Вопрос был задан тихо, едва слышно; никто из друзей девушки не узнал бы сейчас ее голоса. Но с виду юная цветочница была на удивление спокойной. Кончини впервые разговаривал с Мюгеттой, поэтому, услышав ее вопрос, он решил, что имеет дело с рассудительной особой, желающей подороже продать свой товар и, как и все торговцы, опасающейся остаться в дураках. Юная цветочница словно не понимала, сколь постыден был подобный торг, а если и понимала, то решила не обращать внимания на такие мелочи.
Если бы Кончини был более наблюдателен, он бы непременно заметил тревожные перемены, происшедшие в состоянии девушки. В самом деле: напряженность позы, взгляд, устремленный в одну точку, внезапно заострившиеся черты нежного лица — все это вместе свидетельствовало о том, что Мюгетта переживала глубокий душевный кризис. Было ясно, что она долго не выдержит подобного напряжения. Силы ее были на исходе. Еще несколько минут — и она упадет без сознания. Можно только удивляться, что ей до сих пор удавалось сохранить присутствие духа.
Только страстное желание убить Кончини поддерживало силы Мюгетты. Со смертью Кончини она связывала свои робкие надежды на удачу. Изо всей силы сжимая рукоятку маленького кинжала, она берегла силы, чтобы вернее нанести спасительный для себя и смертельный для Кончини удар. С напряженным вниманием следя за каждым движением своего мучителя, она была готова воспользоваться первой же его оплошностью, чтобы заколоть его.
Кончини ничего этого не замечал. Внешне девушка была совершенно спокойна, поэтому вельможный развратник поздравил себя с первой победой:
«Per Bacco! Она гораздо лучше справляется со своей ролью, чем я думал! Решительно, этой девице нельзя отказать в уме… Если только не… Почему, черт побери, она постоянно прижимает руку к груди?.. Попробуем приободрить ее».
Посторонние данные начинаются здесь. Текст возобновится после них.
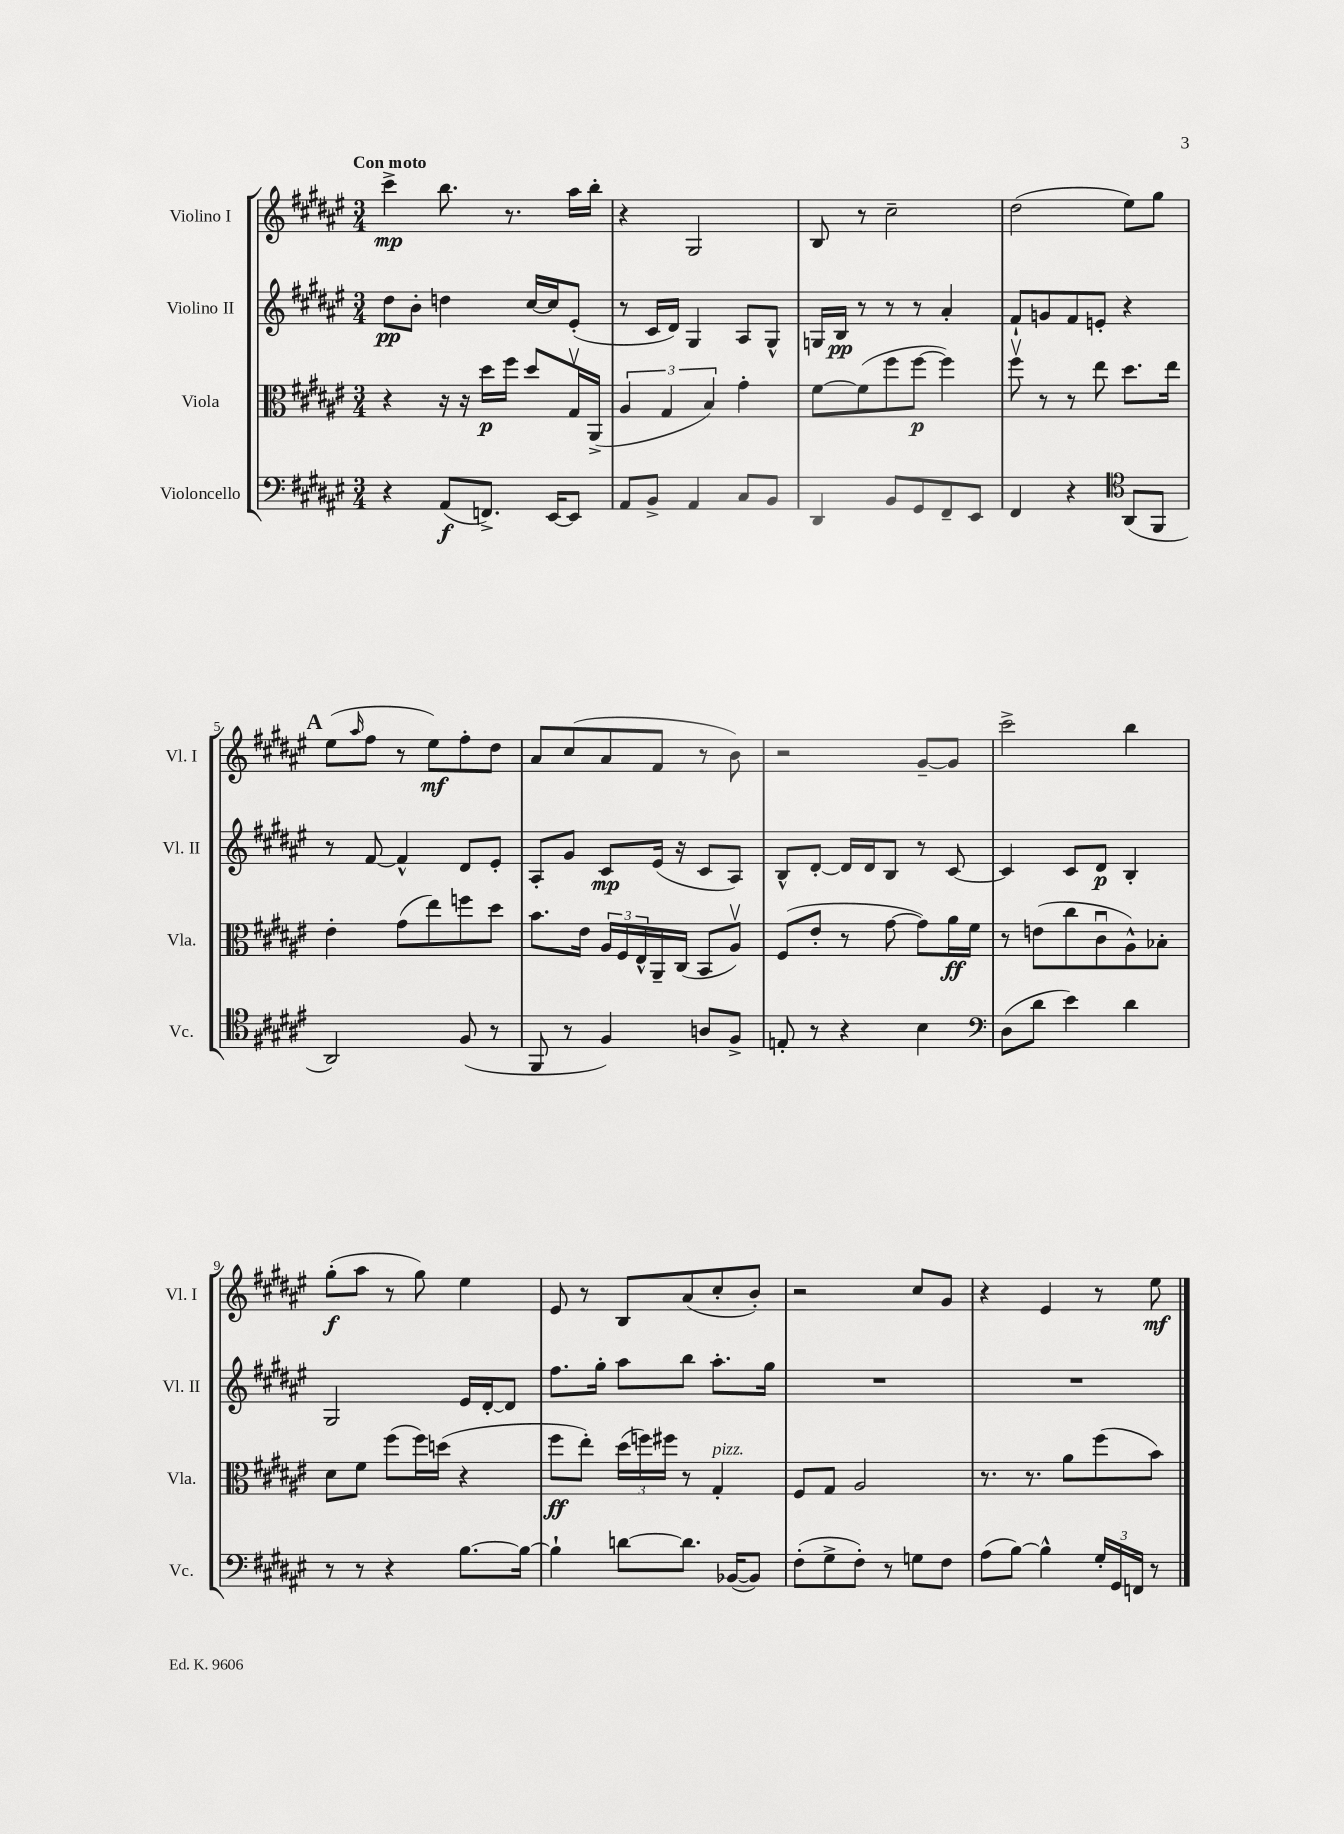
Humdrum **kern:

Кончини позвонил. Дверь открылась, и на пороге появилась женщина, охранявшая Лоизу. Фаворит приказал:
— Как только эта сударыня выйдет из комнаты, вы отдадите ей ребенка, находящегося сейчас на вашем попечении. Вы будете повиноваться ей так же, как повинуетесь мне: пока она находится в этом доме, вам надлежит исполнять все ее приказания. А теперь уходите.
Женщина поклонилась и, прошептав: «Слушаюсь, монсеньор», удалилась.
— Вы удовлетворены? — поинтересовался Кончини.
Затем успокаивающим тоном прибавил:
— Судите сами: если вы сдержите свое слово, у меня не будет никаких причин обманывать вас. Я не желаю зла этому ребенку, ведь не людоед же я, черт побери! И тем не менее если вы требуете иных гарантий, говорите. Я готов исполнить любые ваши условия.
Слышала ли она его? Поняла ли его слова? На этот вопрос мы можем ответить утвердительно, потому что, поколебавшись, она медленно покачала головой.